Et, maintenant, on m’annonce qu’un partenaire allait prendre le pouvoir, en devenant l’émetteur. La Fnac billetterie ne signera plus en bas de l’affiche à côté des autres, mais fera parvenir un cadre identifiant aux graphistes : une sorte de marie-louise dans la ligne graphique de la Fnac avec son logo en grand, son slogan et sa couleur. J’aime bien la moutarde mais là, elle risque de nous monter au nez.

D’aucuns répondront que rien n’est obligé, que la liberté règne sur le marché et que le théâtre n’avait qu’à louer ces surfaces d’annonce en direct. Sauf que c’est trop cher. Et qu’une société comme la Fnac a la puissance financière d’acheter en début d’année une grande quantité de panneaux d’affichage à un prix de gros qui lui permet de revendre à la moitié du prix, que ne pourrait, seul, obtenir, un particulier qu’est un petit théâtre. Avec un abattement en plus pour le fait de passer par la billetterie Fnac.

La perte d’identité des lieux culturels.

Un certain nombre de théâtre n’aura pas les moyens d’acheter autrement l’espace d’affichage dans les couloirs de métro, mais, ils paieront néanmoins un prix fort : La perte d’identité au profit du « partenaire » privé qui aura tendance à devenir l’émetteur : « la Fnac-Billetterie vous présente son dernier produit culturel »... ce qui remettra en cause à terme la mission de service public de ces théâtres.

Il est vrai que la Fnac a d’abord et avant tout prévu ce système pour les spectacles musicaux qui ont pour la plupart malheureusement depuis longtemps accepté la logique commerciale de cette industrie culturelle. Nous sommes loin - à des années-lumière - de la notion d’agora : l’espace public comme l’espace de l’imaginaire citoyen.

La perte d’un support de création.

Pour les graphistes-affichistes, cela signifie la perte de ce support de création rétrogradé à des annonces encadrées. Depuis Toulouse-Lautrec, l’affiche pouvait être une vraie création et pas seulement de la « com ». Elle était une création visuelle pour une création théâtrale, une respiration dans un parcours urbain sursaturé par des signes commerciaux et administratifs. L’affiche de théâtre était souvent une pièce de collection pour l’amoureux du spectacle vivant. Je doute qu’une annonce agrandie de la Fnac le soit. Parmi les meilleurs graphistes, un certain nombre a choisi de travailler pour le théâtre public. Ils gagnent souvent trois ou cinq fois moins que le directeur artistique dans une agence de design commercial.
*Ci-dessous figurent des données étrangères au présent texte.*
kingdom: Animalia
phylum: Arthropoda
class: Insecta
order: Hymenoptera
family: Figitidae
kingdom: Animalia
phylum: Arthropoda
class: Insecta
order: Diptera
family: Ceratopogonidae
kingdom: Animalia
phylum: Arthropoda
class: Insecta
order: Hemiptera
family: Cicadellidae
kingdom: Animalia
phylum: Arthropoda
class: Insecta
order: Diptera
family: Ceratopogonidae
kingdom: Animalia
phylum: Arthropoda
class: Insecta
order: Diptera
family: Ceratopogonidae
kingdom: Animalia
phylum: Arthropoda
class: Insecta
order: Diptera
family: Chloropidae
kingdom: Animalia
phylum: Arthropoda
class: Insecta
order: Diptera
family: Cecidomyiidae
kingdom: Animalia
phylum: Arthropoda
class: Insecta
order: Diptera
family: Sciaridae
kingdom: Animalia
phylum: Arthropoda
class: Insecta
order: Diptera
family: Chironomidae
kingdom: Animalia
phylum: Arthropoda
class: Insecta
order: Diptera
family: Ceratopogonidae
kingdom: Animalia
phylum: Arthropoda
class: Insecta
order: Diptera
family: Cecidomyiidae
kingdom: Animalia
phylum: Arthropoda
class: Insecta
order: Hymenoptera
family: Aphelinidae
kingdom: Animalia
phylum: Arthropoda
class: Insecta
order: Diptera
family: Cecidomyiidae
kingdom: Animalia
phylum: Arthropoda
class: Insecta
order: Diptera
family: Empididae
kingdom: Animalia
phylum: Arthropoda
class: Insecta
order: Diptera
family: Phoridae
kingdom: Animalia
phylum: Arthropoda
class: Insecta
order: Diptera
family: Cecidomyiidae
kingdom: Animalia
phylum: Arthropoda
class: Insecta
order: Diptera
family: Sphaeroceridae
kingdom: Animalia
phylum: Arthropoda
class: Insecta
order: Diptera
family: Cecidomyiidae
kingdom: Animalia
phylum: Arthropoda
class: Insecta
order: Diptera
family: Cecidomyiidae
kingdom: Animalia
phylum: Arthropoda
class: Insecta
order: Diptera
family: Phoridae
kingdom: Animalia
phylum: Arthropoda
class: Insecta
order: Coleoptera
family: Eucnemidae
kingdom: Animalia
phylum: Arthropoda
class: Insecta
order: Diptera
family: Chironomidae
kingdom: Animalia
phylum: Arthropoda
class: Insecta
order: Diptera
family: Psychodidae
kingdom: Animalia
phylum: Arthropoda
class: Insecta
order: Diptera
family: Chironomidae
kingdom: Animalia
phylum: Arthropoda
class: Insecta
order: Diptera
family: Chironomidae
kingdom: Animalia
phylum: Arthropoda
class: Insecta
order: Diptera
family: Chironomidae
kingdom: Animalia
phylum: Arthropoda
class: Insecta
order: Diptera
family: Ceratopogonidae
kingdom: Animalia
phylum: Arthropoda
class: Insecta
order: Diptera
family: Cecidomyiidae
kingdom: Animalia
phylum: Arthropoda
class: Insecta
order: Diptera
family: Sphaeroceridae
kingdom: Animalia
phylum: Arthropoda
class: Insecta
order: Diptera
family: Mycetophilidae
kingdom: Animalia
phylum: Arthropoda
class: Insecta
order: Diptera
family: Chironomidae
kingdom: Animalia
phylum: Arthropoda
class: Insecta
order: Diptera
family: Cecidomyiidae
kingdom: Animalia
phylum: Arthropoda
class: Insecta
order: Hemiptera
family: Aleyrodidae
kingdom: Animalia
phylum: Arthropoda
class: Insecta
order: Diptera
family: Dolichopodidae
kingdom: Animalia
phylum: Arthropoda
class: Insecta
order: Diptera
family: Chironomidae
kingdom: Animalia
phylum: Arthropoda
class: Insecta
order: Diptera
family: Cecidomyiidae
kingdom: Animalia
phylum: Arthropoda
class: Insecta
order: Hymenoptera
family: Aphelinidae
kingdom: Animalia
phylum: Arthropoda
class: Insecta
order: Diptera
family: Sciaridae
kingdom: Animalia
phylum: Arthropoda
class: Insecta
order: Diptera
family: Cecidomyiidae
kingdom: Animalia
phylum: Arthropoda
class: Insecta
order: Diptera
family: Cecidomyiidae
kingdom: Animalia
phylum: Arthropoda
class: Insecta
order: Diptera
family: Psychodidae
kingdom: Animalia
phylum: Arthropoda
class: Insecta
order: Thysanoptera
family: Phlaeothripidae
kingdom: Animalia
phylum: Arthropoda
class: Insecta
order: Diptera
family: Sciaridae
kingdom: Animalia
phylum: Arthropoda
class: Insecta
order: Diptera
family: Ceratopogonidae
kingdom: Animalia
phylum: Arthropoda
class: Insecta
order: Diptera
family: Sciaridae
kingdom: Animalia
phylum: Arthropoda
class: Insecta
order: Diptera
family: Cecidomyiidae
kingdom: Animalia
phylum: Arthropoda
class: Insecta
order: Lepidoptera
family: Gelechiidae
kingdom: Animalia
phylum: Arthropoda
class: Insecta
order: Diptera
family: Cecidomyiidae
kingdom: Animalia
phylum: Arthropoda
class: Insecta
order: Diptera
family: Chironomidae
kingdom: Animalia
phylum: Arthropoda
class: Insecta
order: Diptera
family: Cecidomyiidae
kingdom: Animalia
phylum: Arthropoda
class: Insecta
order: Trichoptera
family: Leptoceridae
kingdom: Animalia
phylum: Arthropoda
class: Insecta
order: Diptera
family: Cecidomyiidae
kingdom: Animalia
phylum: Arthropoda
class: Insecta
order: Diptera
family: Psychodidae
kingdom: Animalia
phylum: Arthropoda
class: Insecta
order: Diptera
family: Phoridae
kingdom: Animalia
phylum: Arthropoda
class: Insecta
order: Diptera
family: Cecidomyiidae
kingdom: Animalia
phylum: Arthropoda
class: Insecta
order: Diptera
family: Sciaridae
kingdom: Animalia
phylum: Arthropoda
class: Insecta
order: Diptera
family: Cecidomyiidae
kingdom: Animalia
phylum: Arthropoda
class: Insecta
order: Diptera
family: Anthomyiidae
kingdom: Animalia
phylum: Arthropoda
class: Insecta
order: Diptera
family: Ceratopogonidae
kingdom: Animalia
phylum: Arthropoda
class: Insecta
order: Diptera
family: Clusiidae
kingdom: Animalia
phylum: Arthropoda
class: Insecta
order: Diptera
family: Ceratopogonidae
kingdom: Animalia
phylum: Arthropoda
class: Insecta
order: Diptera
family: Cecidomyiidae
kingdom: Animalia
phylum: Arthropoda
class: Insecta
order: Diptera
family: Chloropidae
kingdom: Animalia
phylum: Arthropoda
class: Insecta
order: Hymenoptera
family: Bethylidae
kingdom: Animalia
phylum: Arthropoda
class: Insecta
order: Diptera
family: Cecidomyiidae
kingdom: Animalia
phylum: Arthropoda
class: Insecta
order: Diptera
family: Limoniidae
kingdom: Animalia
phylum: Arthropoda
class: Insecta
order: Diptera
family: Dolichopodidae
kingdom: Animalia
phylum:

Ce qu’ils cherchent ce sont des commanditaires qui ont envie d’identités visuelles fortes et qui prennent le risque de la création, qui les poussent à l’audace. Dans le cas cité ici, ce sera désormais impossible pour eux. Et de parler de la motivation qui pourrait encore subsister pour les graphistes-auteurs à rester du côté de la culture publique... qui se privatise progressivement.

Le marketing tue la « plus value culturelle ».

Au-delà de la Fnac et de sa billetterie, la logique de la plupart des partenaires privés est un échange de notoriété ou un retour sur image. Une banque se valorise grâce à son soutien à la culture, à la création, à ceux qui ne parlent pas CAC 40 et rendement. Mais en imposant de plus en plus fortement leur présence, par des moyens graphiques inadaptés à ce milieu, ils détruisent eux-mêmes la plus value dont ils voulaient profiter. Plus leurs logos seront grands, plus le spectateur comprendra que son théâtre n’est plus maître de sa manière de parler de ses créations - dont l’affiche est l’avant-goût dans l’espace public. Le lieu culturel deviendra symboliquement une filiale de plus du « partenaire » privé.

Nul doute n’est venu troubler la réflexion de ces décideurs après le dernier tremblement de terre financier. La culture marchande est l’avenir. Le marché est libre. Le regard est privatisé.